1990 Original Score - music by Alan Menken, lyrics by Howard Ashman.
- Arabian Nights
- Arabian Nights (Reprise #1)
- Babkak, Omar, Aladdin, Kassim
- Arabian Nights (Reprise #2)
- Friend Like Me
- To Be Free
- Proud of Your Boy – A demo version performed by Menken was featured on the 2004 special edition soundtrack. A pop version recorded by Clay Aiken was included on the 2004 DVD release of the film. In 2011, it was restored in the film's stage musical adaptation.
- How Quick They Forget
- Arabian Nights (Reprise #3)
- High Adventure – A demo version performed by Menken and Ashman was featured on the 2004 special edition soundtrack.
- Arabian Nights (Reprise #4) — This was later used as the ending for Aladdin and the King of Thieves.

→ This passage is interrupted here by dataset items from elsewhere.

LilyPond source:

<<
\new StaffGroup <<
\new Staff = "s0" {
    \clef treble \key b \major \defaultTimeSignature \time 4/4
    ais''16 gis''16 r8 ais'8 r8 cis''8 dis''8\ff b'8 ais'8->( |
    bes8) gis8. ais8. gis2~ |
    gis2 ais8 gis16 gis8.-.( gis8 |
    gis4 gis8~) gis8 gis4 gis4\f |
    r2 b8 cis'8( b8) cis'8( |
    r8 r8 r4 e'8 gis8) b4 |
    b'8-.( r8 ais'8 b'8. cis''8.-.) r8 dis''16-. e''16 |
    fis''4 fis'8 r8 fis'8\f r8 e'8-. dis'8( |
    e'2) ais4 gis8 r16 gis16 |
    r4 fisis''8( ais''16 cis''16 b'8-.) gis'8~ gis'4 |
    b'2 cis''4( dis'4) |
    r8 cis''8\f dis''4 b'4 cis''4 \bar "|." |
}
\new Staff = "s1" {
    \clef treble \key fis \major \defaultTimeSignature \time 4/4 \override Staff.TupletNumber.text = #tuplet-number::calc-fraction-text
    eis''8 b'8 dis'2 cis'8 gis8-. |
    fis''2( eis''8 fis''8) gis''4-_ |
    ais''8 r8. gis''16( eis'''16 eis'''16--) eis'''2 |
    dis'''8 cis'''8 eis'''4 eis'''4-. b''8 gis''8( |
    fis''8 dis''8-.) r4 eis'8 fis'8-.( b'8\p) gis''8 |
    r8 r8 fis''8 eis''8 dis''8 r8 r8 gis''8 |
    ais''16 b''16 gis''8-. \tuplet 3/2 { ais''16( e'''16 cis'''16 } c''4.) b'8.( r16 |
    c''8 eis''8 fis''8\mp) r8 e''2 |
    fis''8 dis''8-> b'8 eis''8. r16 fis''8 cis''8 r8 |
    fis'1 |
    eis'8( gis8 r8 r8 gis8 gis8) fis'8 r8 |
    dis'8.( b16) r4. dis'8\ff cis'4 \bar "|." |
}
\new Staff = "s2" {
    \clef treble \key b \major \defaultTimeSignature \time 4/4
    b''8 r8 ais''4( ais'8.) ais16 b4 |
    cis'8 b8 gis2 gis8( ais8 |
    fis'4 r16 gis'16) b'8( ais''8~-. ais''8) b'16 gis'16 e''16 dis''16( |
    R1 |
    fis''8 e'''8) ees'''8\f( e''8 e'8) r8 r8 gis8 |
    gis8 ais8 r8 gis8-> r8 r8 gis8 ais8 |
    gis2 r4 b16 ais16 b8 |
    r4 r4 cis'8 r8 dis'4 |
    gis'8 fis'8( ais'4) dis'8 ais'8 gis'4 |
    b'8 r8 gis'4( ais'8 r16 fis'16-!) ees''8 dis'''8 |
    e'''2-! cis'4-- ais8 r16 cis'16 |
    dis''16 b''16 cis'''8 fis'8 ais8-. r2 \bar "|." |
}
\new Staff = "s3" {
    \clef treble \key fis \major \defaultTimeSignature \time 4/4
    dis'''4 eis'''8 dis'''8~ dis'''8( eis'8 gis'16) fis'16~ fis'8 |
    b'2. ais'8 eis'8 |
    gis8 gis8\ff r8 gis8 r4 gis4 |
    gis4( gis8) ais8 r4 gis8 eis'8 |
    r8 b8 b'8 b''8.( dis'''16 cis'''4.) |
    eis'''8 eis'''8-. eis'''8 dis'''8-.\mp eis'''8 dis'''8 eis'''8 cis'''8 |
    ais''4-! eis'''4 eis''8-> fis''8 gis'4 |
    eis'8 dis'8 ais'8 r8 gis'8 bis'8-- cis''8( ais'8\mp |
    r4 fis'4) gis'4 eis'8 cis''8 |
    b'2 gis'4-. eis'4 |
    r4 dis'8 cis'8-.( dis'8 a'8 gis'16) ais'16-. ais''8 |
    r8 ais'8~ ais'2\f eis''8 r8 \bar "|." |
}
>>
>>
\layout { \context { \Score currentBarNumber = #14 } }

Additional Menken/Ashman demos
- Call Me a Princess – A cover version was recorded by actress/singer Kerry Butler and released on her first solo album, Faith, Trust & Pixie Dust in May 2008.
- Humiliate the Boy

Menken solo demos
- Count on Me

Menken/Tim Rice demos
- Why Me
- My Time Has Come
- My Finest Hour

==Accolades==

Awards
Award: Category; Recipient(s) and nominee(s); Result
Academy Awards: Best Original Song; "A Whole New World" – Alan Menken and Tim Rice; Won
"Friend Like Me" – Alan Menken and Howard Ashman: Nominated
Best Original Score: Alan Menken; Won
Best Sound Effects Editing: Mark Mangini; Nominated
Best Sound: Terry Porter, Mel Metcalfe, David J. Hudson, Doc Kane; Nominated
British Academy Film Awards: Best Original Film Score; Alan Menken; Nominated
Golden Globe Awards: Best Original Song; "A Whole New World" – Alan Menken and Tim Rice; Won
"Friend Like Me" – Alan Menken and Howard Ashman: Nominated
"Prince Ali" – Alan Menken and Howard Ashman: Nominated
Best Original Score: Alan Menken; Won
Grammy Awards: Best Score Soundtrack for Visual Media; Alan Menken, Tim Rice, Walter Afanasieff; Won
Record of the Year: "A Whole New World" – Walter Afanasieff; Nominated
Song of the Year: "A Whole New World" – Alan Menken and Tim Rice; Won
Best Pop Performance by a Duo or Group With Vocals: "A Whole New World" – Peabo Bryson and Regina Belle; Won
Best Song Written Specifically for a Motion Picture or for Television: "A Whole New World" – Alan Menken and Tim Rice; Won
"Friend Like Me" – Alan Menken and Howard Ashman: Nominated
Best Musical Album for Children: Alan Menken and Tim Rice; Won
MTV Movie Awards: Best Song from a Movie; "A Whole New World" – Peabo Bryson and Regina Belle; Nominated
Saturn Awards: Best Music; Alan Menken; Nominated

==Charts==

===Weekly charts===

| Chart (1992–1994) | Peak position |
|---|---|
| Australian Albums (ARIA) | 15 |
| Canada Top Albums/CDs (RPM) | 17 |
| New Zealand Albums (RMNZ) | 29 |
| US Billboard 200 | 6 |

===Year-end charts===

| Chart (1993) | Position |
|---|---|
| Australian Albums (ARIA) | 66 |
| Canada Top Albums/CDs (RPM) | 95 |
| US Billboard 200 | 20 |

==Certifications and sales==

| Region | Certification | Certified units/sales |
| Australia (ARIA) | Platinum | 70,000^{^} |
| Canada (Music Canada) | 3× Platinum | 300,000^{^} |
| Germany (BVMI) | Gold | 250,000^{^} |
| Japan (RIAJ) | Platinum | 350,000 |
| Spain (Promusicae) | Gold | 50,000^{^} |
| Sweden (GLF) | Gold | 50,000^{^} |
| Taiwan | — | 150,000 |
| United Kingdom (BPI) | Silver | 60,000^{‡} |
| United States (RIAA) | 3× Platinum | 3,000,000^{^} |
^{^} Shipments figures based on certification alone. ^{‡} Sales+streaming figures based on certification alone.